A lack of both accountability and urgency were among a raft of criticisms levelled at Northern Ireland's planners by a posse of politicians discussing a proposed overhaul of the planning regime.
According to Democratic Unionist MP Sammy Wilson, who was heading up the group of disgruntled MPs, the planning service suffered from 'more delays than British Rail on a bad day'.
He added: 'All public representatives are finding that levels of satisfaction with the Northern Ireland Planning Service are falling.'
Wilson was particularly vehement about delays over the province's long-awaited new Planning Policy Statement 5 (PPS5) which deals with retail planning.
He said: 'The damage that tardiness in advancing planning policies can do could not be illustrated better than by the disgraceful way in which successive ministers have handled the review of PPS 5.
'The guidelines have now been under review for five years.'
Mark Durkan, of the SDLP, also hit out at the planners, claiming the current regime is costing the province money and jobs.

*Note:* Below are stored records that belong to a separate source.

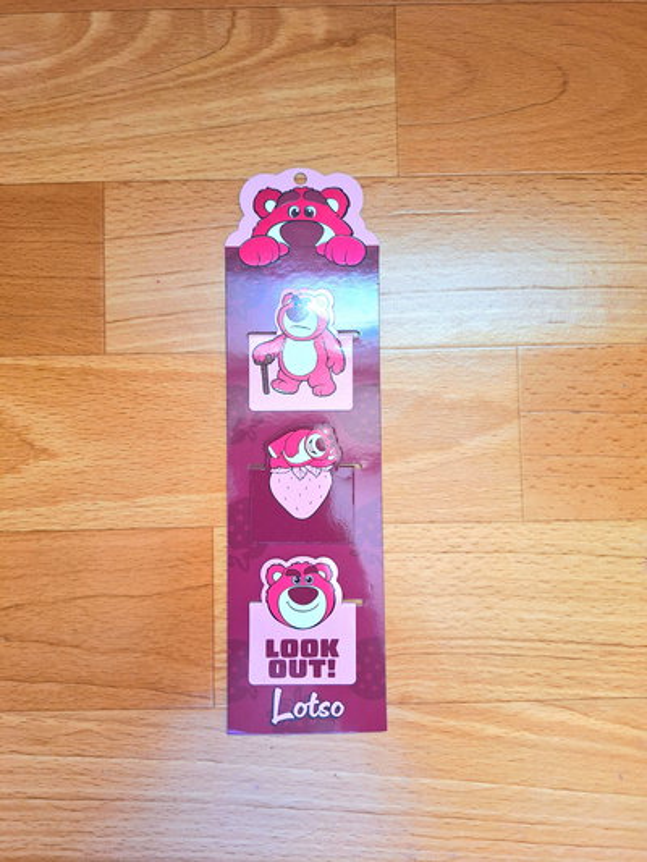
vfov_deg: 73.9
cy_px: 431
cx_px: 324
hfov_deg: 58.9
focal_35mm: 23
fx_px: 573
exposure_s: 1/50
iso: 200
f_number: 1.8
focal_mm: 5.54
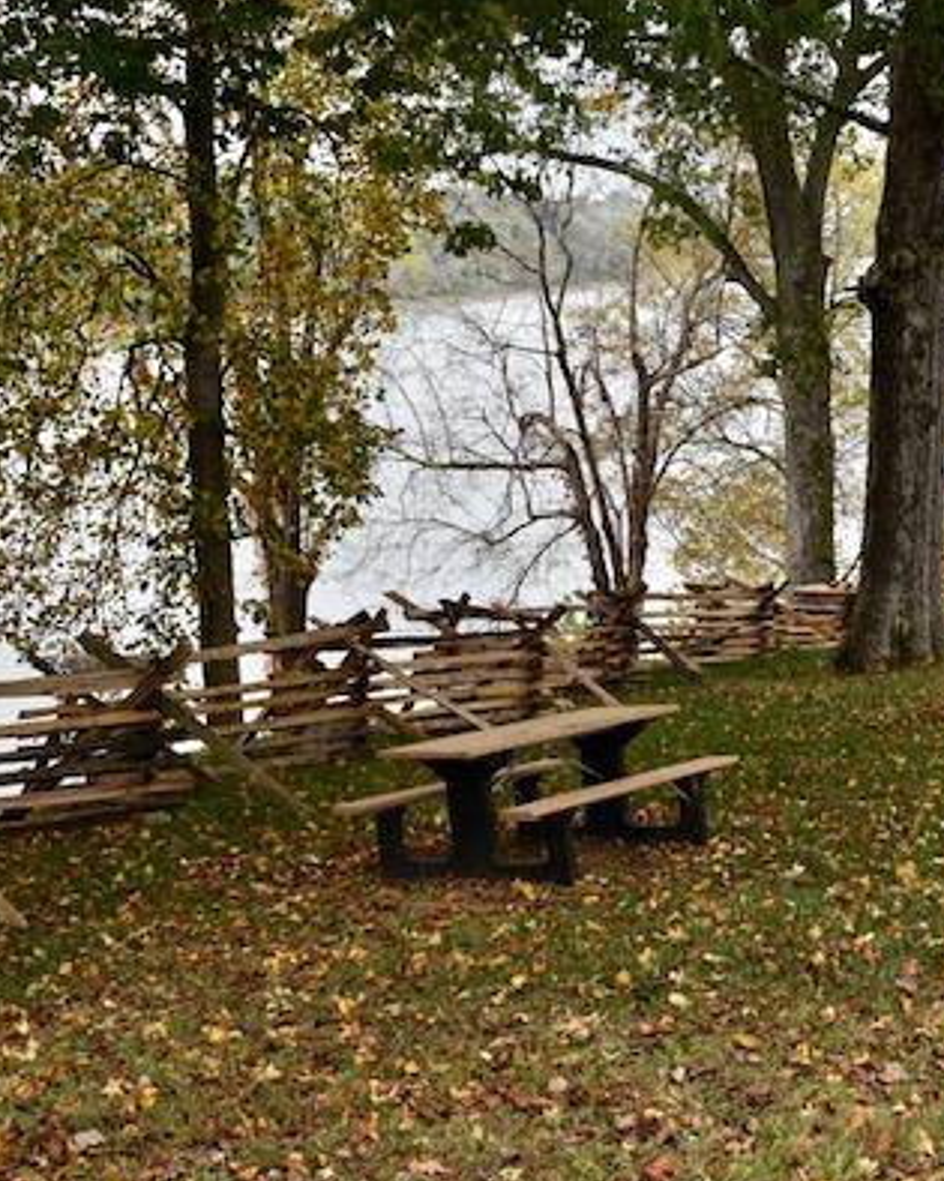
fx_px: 2236
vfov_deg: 29.6
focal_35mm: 64
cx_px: 845
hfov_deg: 23.2
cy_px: 559
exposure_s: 1/200
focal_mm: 28
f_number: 7.1
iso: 400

He said: '[We] are right to highlight the issues and the frustrations of developers and others who are trying to advance projects that would underpin further economic development.'
The proposed planning legislataion revamp, which has now been put out for consultation, is expected to be the largest overhaul of the system in Northern Ireland for more than 30 years.
Northern Ireland Office minister Angela Smith, who agreed that the system was struggling, maintained that the changes would make the regime faster, modern and more accountable.